Rutter spoke to the challenges the county is facing this year, the second year of the COVID-19 pandemic. Additionally, he said it is a time of transition for county staff with new faces around the table, as well as new accounting software. 

“In some ways, this draft budget tries to respond to a changing community,” he said. “We’ve heard council talk a lot about how things have changed, and they really have. This budget is recommending more investments in housing – we continue to see the need for housing of all types but affordable housing in particular, the demand is going up dramatically. We have more investments as a result of climate change, more investments responding to growth, such as additional staffing of EMS and council is also looking to the future with a master plan in that department. And then of course, economic development as well.” 

Rutter said the draft budget tries to “progress toward sustainability in key service areas,” with money being spent “all with the goal to save money in the longterm, but in order to do that we have to make investments in the short-term.”

“We’ve done all of this during a global pandemic, knowing that our community is really struggling, people in the community are really struggling,” said Rutter. “So we really have made an effort to mitigate increases where we possibly can, and phase them in over time, sometimes – sometimes it’s been deferring things.”

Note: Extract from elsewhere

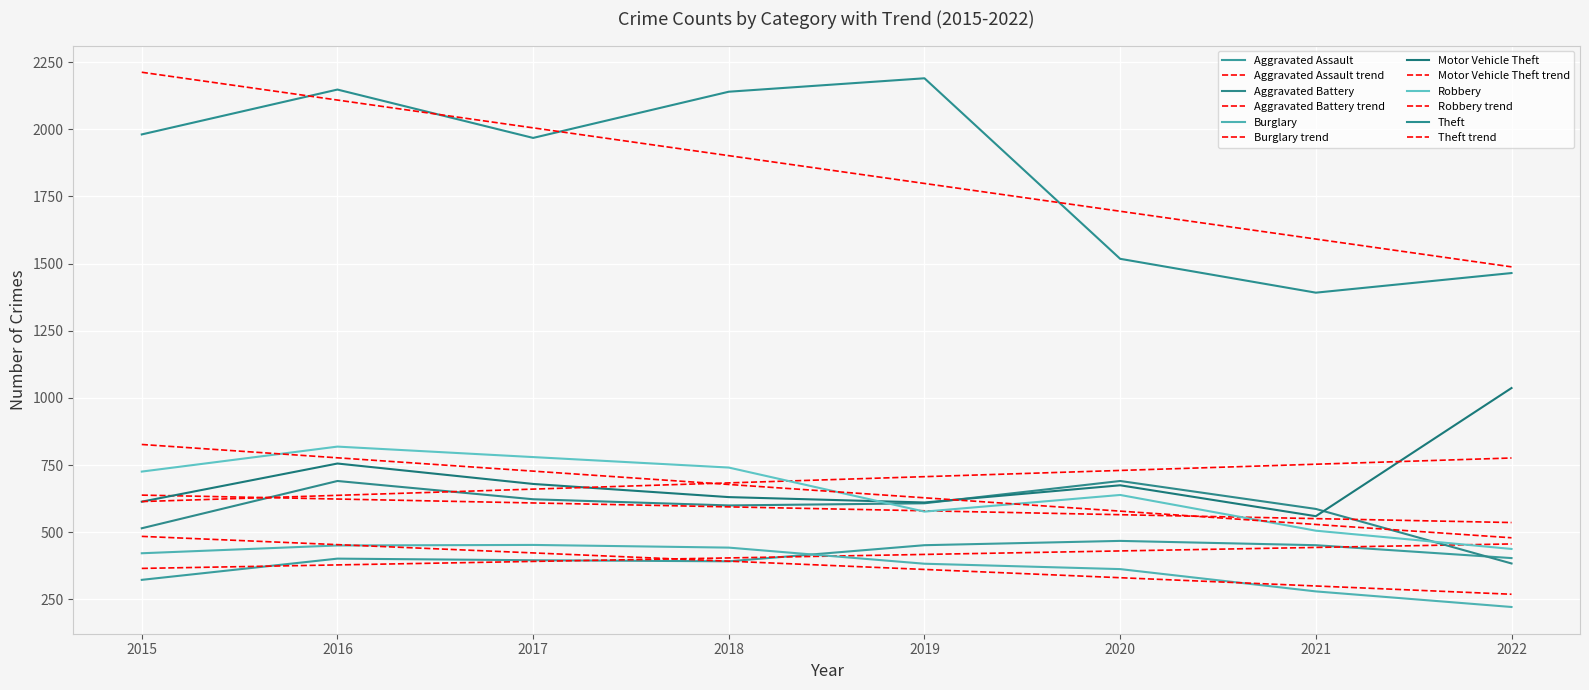

Does the chart have visible grid lines?

Yes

He said there have been both recruitment and retention challenges, and that it has been difficult to meet service demands, noting for example that a whole new cohort of EMS recruits couldn’t write the provincial exam in a timely way. 

“There are many challenges behind the numbers, and I want to recognize that we do acknowledge that the community is struggling in many ways,” he said. 

The 2021 budget containing a tax increase of 3.84 per cent was passed in February this year. 

This year’s budget process and timeline includes updates at the December and January committee of the whole meetings, with a proposed adoption of the budget at council in January or February. The full Nov. 10 meeting is available on YouTube under the County of Haliburton page.